De plus, les États européens sont très mal placés pour considérer le caractère illicite du référendum de Crimée. En effet, les pouvoirs « libéraux » de France et des Pays-Bas en 2005, de l’Irlande en 2009 n’ont pas hésité à annuler les résultats des référendums organisés dans leur pays respectif pour la seule raison que leur résultat ne correspondait pas à leurs objectifs, en faisant adopter par le Parlement ce qui avait été décidé par les citoyens !
La licéité de ces annulations est légalement des plus contestables : certains ont pu parler de forfaiture. De même, lorsque l’Union Européenne a interdit au gouvernement grec, en 2011, de mettre en œuvre sa décision d’organiser un référendum qui risquait d’aller à l’encontre des décisions européennes, elle a aussi manifesté d’un autoritarisme légalement suspect. La confusion en matière d’interprétation de ce qu’est la « démocratie » et le respect de la légalité, ainsi que le peu de cas reconnu à la volonté populaire empêchent le procès que l’Occident aurait voulu intenter à propos de la Crimée contre la Russie.
La doctrine américaine favorable à l’autodétermination des peuples sous « domination aliénante » se retourne contre l’Occident. La Catalogne, l’Écosse, l’Italie du Nord, les peuples autochtones en Amérique du Nord et du Sud (et non plus seulement certaines populations du Sud) peuvent demain multiplier les sécessions plus ou moins stimulées par la recherche d’un espace marchand globalisé favorable aux firmes transnationales et à la volonté des États-Unis de préserver leur statut de superpuissance unique.
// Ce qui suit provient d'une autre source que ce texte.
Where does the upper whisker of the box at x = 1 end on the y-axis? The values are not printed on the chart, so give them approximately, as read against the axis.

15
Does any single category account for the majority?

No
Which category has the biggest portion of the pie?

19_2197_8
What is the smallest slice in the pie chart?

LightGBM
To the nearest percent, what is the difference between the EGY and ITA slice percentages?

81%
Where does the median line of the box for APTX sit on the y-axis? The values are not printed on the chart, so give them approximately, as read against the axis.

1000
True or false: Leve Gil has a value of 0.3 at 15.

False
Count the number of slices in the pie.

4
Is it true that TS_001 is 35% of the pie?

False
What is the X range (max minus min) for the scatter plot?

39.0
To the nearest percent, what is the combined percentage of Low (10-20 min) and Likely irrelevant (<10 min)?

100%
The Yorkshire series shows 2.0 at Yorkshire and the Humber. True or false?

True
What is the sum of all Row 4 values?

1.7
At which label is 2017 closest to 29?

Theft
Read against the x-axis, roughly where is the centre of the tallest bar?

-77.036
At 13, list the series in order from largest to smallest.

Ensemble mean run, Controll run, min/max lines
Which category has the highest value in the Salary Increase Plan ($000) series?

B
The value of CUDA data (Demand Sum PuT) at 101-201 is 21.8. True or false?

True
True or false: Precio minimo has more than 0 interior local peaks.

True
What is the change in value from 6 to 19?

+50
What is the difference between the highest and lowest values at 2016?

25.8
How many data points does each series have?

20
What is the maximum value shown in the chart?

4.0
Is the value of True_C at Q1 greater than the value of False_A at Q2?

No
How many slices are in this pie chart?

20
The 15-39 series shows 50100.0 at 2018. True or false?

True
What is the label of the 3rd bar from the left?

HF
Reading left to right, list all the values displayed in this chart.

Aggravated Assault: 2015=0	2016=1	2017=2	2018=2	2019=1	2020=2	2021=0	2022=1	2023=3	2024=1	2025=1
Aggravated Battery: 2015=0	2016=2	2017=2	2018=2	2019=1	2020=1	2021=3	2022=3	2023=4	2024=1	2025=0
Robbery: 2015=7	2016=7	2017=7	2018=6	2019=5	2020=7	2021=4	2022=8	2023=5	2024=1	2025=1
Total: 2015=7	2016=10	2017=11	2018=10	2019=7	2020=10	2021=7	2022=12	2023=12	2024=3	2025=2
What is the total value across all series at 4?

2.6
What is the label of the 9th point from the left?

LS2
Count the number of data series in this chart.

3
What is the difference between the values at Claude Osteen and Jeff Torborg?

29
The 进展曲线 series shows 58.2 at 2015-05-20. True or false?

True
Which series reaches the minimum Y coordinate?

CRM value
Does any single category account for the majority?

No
Ce chaos introduit par les États-Unis et leurs alliés au cœur du droit international devient une source d’insécurité pour tous, et ce n’est pas la diplomatie russe qui en est à l’origine !
La question des provinces de l’Est de l’Ukraine est d’une autre nature que celle de la Crimée, bien que les russophones y soient largement majoritaires. Au sein de l’Ukraine, ils constituent une forte minorité.
Le procès fait à la Russie pour ingérence dans les régions de Donetsk et de Lougansk ne peut être déclaré recevable sans examen, comme on le fait dans l’Union Européenne et aux États-Unis. La position de la Russie est fondamentalement réactive, alors que Kiev et ses alliés (États-Unis, Union Européenne) sont radicalement offensifs. La Russie n’a aucun intérêt à mettre en cause l’intégrité de l’Ukraine, bien qu’elle ne puisse pas politiquement ne pas apporter son soutien aux Russophones qui le réclament. C’est pourquoi la diplomatie russe, exprimée par le Ministre S. Lavrov, est orientée en permanence vers la conciliation et la recherche d’une solution « raisonnable » pour les parties au conflit.